***** Provided passage

A sampling distribution is the distribution of a sample statistic, for example the mean, that would be observed if we could repeat the sampling procedure infinitely many times, and for each time calculate the statistic. The standard error of the statistic is the standard deviation of its sampling distribution.
Here simulation of random draws of samples from a normal distribution with mean = 100 and sd = 15. The figure shows the distribution of sample means for three sample sizes.
# Create a function that does what you want to simulate one time
my_sample <- function(n = 25) {
x <- rnorm(n, mean = 100, sd = 15)
out <- mean(x)
out
}
# Repeat my_sample() many times with the replicate() function
n25 <- replicate(n = 1e4, my_sample(n = 25)) # Replicate 100,000 times
n100 <- replicate(n = 1e4, my_sample(n = 100))
n900 <- replicate(n = 1e4, my_sample(n = 900))
# Plots
par(mfrow = c(1, 3))
hist(n25, breaks = 200, xlim = c(85, 115), main = "n = 25")
hist(n100, breaks = 200, xlim = c(85, 115), main = "n = 100")
hist(n900, breaks = 200, xlim = c(85, 115), main = "n = 900")
The standard deviation of the sampling distribution of means is the standard error of the mean: \(\sigma/\sqrt{n}\), where \(\sigma\) is the standard deviation in the population add \(n\) is the sample size.
The simulations were based on 10,000 random samples, so the standard deviation from the simulations would be a good approximation of the standard deviation (i.e., standard error) of the true sampling distribution (based on infinitely many random draws).
# Standard errors (sd of sampling distributions)
se <- c(se_n25_approx = sd(n25), se_n100_approx = sd(n100), se_n900_approx = sd(n900))
round(se, 3) se_n25_approx se_n100_approx se_n900_approx
2.951 1.495 0.499
se_exact <- 15 / sqrt(c(25, 100, 900)) # SE = SD/sqrt(n)
names(se_exact) <- c("se_n25", "se_n1005", "se_n900")
round(se_exact, 3) se_n25 se_n1005 se_n900
3.0 1.5 0.5
Typically, we don’t know \(\sigma\), and therefore use the sample standard deviation to estimate the (true) standard error. In most cases when people, including myself, use the term “standard error” (SE) they refer to an estimate of the true standard error. The estimate of the standard error of the mean, \(SE_{\bar{X}}\), is
\(SE_{\bar{X}} = \frac{SD(X)}{\sqrt{n}}\),
where \(X\) is a sample of observations \(x_1, x_2, ..., x_n\), \({\bar{X}}\) is the sample mean, and \(SD(X)\) is the sample standard deviation.

**********

Exercise details = Carry on the text about sampling distributions and standard error, starting after its last sentence. The lines placed after this text are separate material with no connection to it.

***** Dataset extract

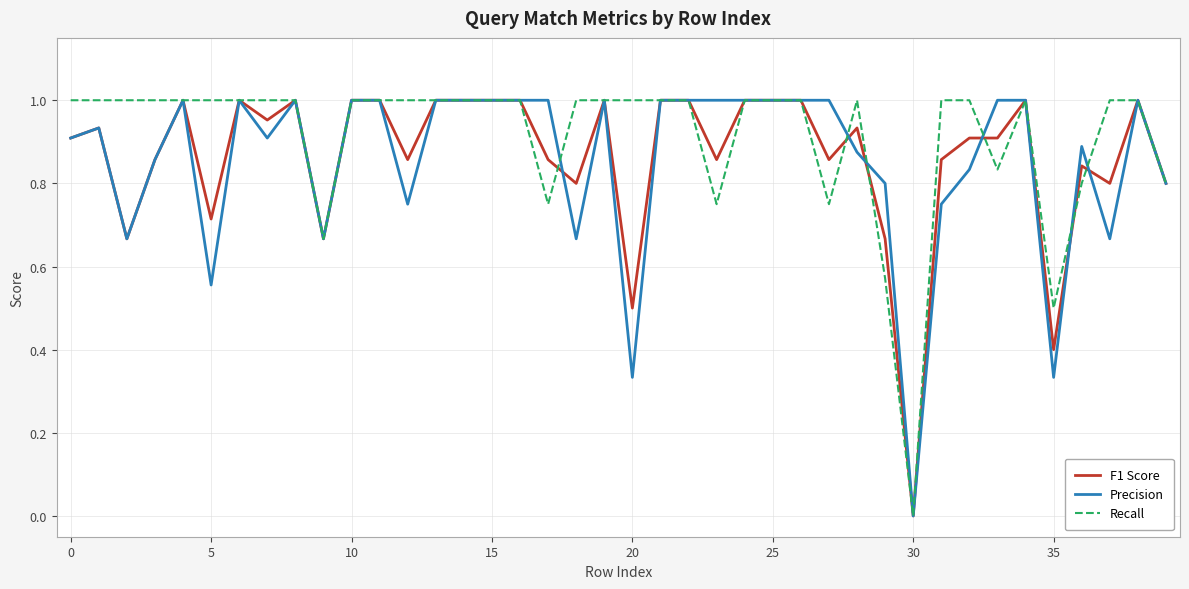

At which label is F1 Score closest to 0?

30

**********

Answer area =
note: The term “standard error” may also be used with a more general meaning:
“… in our current practice we usually summarize uncertainty using simulation, and we give the term”standard error” a looser meaning to cover any measure of uncertainty that is compatible to the posterior standard deviation”, Gelman et al. (2021), p. 51 on the variability of the posterior distribution estimated using Bayesian statistics. Gelman et al. advocate the median absolute deviation (MAD) as measure of standard error (in the lose meaning of the word) as this measure of dispersion is more robust to extreme values.
Here a simulation of a sampling distribution: Samples of 25 observations drawn independently from a normal distribution with \(\mu = 100\) and \(\sigma = 15\). The standard deviation of the distribution of sample means, \(\sigma_{\bar x}\) is called the standard error:
\(\sigma_{\bar x} = \frac{\sigma_x}{\sqrt{n}}\)
So for this simulation with \(\sigma = 15\) and \(n = 15\), the estimated standard error from our simulation should be close to its true value:
\(\sigma_{\bar x} = \frac{15}{\sqrt{25}} = 3\).
# Create a function that for one simulation
my_sample <- function(n = 25) {
x <- rnorm(n, mean = 100, sd = 15)
out <- mean(x)
out
}
# Repeate my_sample() many times with the replicate() function
my_simul <- replicate(n = 1e5, my_sample()) # Replicate 100,000 times
# Illustrate results and calculate some stats
hist(my_simul, breaks = 200, main = "Sample means, n = 25")
my_stats <- c(mean = mean(my_simul), se = sd(my_simul),
median = median(my_simul), mad = mad(my_simul))
round(my_stats, 1) mean se median mad
100 3 100 3
And here is what happens if you sample from a non-normal distribution, in this example a uniform distribution between 50 and 150:
\(X \sim Unif(a = 50, b = 150)\),
for which \(E(X) = 100\), \(SD(X) = 100/\sqrt{12} \approx 28.9\). With \(n = 25\), the standard error would be \(28.9/5 \approx 5.8\).
# As above, but with a uniform distribution between 50 and 150
my_sample <- function(n = 25) {
x <- runif(n, min = 50, max = 150)
out <- mean(x)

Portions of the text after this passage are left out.